▸ SUPPLIED TEXT
——

Then, use this model to analyze and discuss the author’s purpose of a text and how he/she “built it”. Use a graphic organizer like the one below to help students understand this concept. This is an example from our interactive notebook for an article I found on Readworks.org.
Discussion Is Key
Hold class discussions over texts read together. Have small group discussions about the texts read in guided reading or book clubs. Use task cards or other short texts to have groups or partners discuss the author’s purpose.
Extend this practice through reader’s response for independent reading or book clubs.
Connect Author’s Purpose to Their Writing
Finally, solidify their understanding of author’s purpose by connecting it to their writing. Have students complete a graphic organizer as a part of their prewriting to help them identify their purpose and make choices about their writing based on that purpose.
By using complex examples and teaching your readers to think critically about the choices the author makes in order to achieve his/her purpose, you are teaching them to be analytical readers and empowering them to draw their own conclusions.
This Sounds Great, But Isn’t It All Too Much for Them?
Well, to be honest, my short answer is no. I don’t think it’s too much for your students to handle. In fact, teaching author’s purpose this way aligns much better with the standards. Let’s take a look at the wording of the third-grade TEKS and Common Core standards:
3.10 Author’s purpose and craft: listening, speaking, reading, writing, and thinking using multiple texts. The student uses critical inquiry to analyze the authors’ choices and how they influence and communicate meaning within a variety of texts. The student analyzes and applies author’s craft purposefully in order to develop his or her own products and performances. The student is expected to:
(A) explain the author’s purpose and message within a text;
(B) explain how the use of text structure contributes to the author’s purpose;
(C) explain the author’s use of print and graphic features to achieve specific purposes;
(D) describe how the author’s use of imagery, literal and figurative language such as simile, and sound devices such as onomatopoeia achieve specific purposes;
** 2nd grade – I should note that the only thing that changes about these standards for the second-grade TEKS is that the verb “discuss” is used in lieu of “explain” and “describe.”

——

▸ DATASET CONTENT
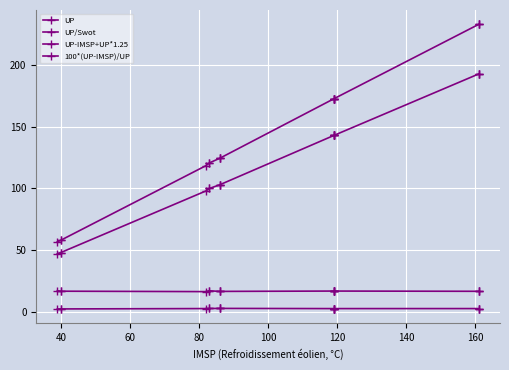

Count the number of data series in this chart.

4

——

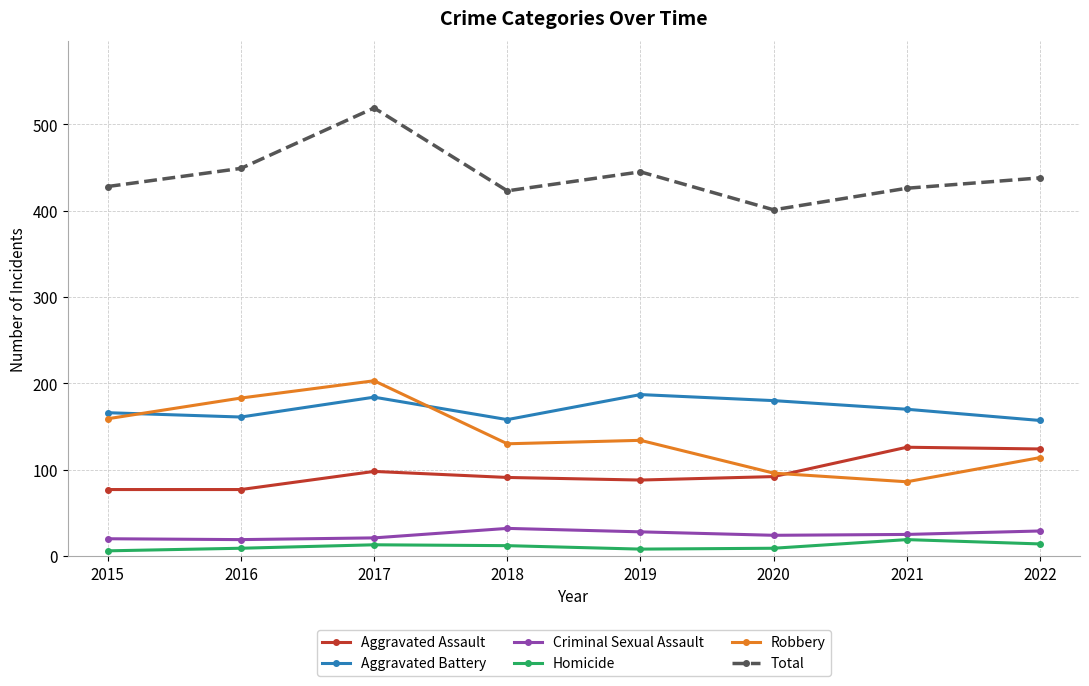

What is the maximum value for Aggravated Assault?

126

——

▸ PROBLEMS TO SOLVE
[1] From the passage on teaching author's purpose, quote the part that begins at the words "Extend this practice" and stop after the words "on that purpose.".
[2] In the passage on teaching author's purpose, which verb do the second-grade TEKS use in place of "explain" and "describe"?

▸ ANSWERS TO THE EXERCISE
[1]
Extend this practice through reader’s response for independent reading or book clubs.
Connect Author’s Purpose to Their Writing
Finally, solidify their understanding of author’s purpose by connecting it to their writing. Have students complete a graphic organizer as a part of their prewriting to help them identify their purpose and make choices about their writing based on that purpose.

[2] The verb "discuss."